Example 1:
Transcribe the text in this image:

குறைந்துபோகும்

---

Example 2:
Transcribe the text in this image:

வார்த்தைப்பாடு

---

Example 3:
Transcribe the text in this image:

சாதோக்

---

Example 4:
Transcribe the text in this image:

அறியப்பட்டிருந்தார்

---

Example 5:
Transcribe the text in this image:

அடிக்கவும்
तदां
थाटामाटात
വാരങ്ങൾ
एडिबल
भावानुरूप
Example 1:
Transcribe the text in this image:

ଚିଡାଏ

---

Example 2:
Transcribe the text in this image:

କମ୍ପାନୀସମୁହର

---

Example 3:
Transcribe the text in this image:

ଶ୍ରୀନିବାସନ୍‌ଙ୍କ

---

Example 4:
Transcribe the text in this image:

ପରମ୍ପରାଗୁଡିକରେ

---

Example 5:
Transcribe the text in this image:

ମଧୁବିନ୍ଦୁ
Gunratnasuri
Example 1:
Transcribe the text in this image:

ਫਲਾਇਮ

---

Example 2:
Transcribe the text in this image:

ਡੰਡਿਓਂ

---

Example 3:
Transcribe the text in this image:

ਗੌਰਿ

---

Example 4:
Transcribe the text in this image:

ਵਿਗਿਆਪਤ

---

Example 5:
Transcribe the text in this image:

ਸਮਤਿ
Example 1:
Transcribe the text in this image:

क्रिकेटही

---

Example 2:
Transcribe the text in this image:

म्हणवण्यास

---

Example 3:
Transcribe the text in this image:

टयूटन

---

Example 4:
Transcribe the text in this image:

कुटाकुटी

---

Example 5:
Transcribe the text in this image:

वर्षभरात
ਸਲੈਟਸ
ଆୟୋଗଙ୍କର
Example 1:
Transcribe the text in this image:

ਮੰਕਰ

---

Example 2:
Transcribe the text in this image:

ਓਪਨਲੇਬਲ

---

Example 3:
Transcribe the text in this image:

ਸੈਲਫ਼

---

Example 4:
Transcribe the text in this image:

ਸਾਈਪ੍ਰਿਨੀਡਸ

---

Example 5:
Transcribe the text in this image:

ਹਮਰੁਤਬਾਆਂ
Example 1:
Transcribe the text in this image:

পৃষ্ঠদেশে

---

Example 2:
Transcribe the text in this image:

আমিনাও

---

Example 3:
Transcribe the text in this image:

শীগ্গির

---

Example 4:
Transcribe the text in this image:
※ ※ ※
Work task: Please copy out every line shown above, exactly.

Response box:
Example 1:
Transcribe the text in this image:

குறைந்துபோகும்

---

Example 2:
Transcribe the text in this image:

வார்த்தைப்பாடு

---

Example 3:
Transcribe the text in this image:

சாதோக்

---

Example 4:
Transcribe the text in this image:

அறியப்பட்டிருந்தார்

---

Example 5:
Transcribe the text in this image:

அடிக்கவும்
तदां
थाटामाटात
വാരങ്ങൾ
एडिबल
भावानुरूप
Example 1:
Transcribe the text in this image:

ଚିଡାଏ

---

Example 2:
Transcribe the text in this image:

କମ୍ପାନୀସମୁହର

---

Example 3:
Transcribe the text in this image:

ଶ୍ରୀନିବାସନ୍‌ଙ୍କ

---

Example 4:
Transcribe the text in this image:

ପରମ୍ପରାଗୁଡିକରେ

---

Example 5:
Transcribe the text in this image:

ମଧୁବିନ୍ଦୁ
Gunratnasuri
Example 1:
Transcribe the text in this image:

ਫਲਾਇਮ

---

Example 2:
Transcribe the text in this image:

ਡੰਡਿਓਂ

---

Example 3:
Transcribe the text in this image:

ਗੌਰਿ

---

Example 4:
Transcribe the text in this image:

ਵਿਗਿਆਪਤ

---

Example 5:
Transcribe the text in this image:

ਸਮਤਿ
Example 1:
Transcribe the text in this image:

क्रिकेटही

---

Example 2:
Transcribe the text in this image:

म्हणवण्यास

---

Example 3:
Transcribe the text in this image:

टयूटन

---

Example 4:
Transcribe the text in this image:

कुटाकुटी

---

Example 5:
Transcribe the text in this image:

वर्षभरात
ਸਲੈਟਸ
ଆୟୋଗଙ୍କର
Example 1:
Transcribe the text in this image:

ਮੰਕਰ

---

Example 2:
Transcribe the text in this image:

ਓਪਨਲੇਬਲ

---

Example 3:
Transcribe the text in this image:

ਸੈਲਫ਼

---

Example 4:
Transcribe the text in this image:

ਸਾਈਪ੍ਰਿਨੀਡਸ

---

Example 5:
Transcribe the text in this image:

ਹਮਰੁਤਬਾਆਂ
Example 1:
Transcribe the text in this image:

পৃষ্ঠদেশে

---

Example 2:
Transcribe the text in this image:

আমিনাও

---

Example 3:
Transcribe the text in this image:

শীগ্গির

---

Example 4:
Transcribe the text in this image:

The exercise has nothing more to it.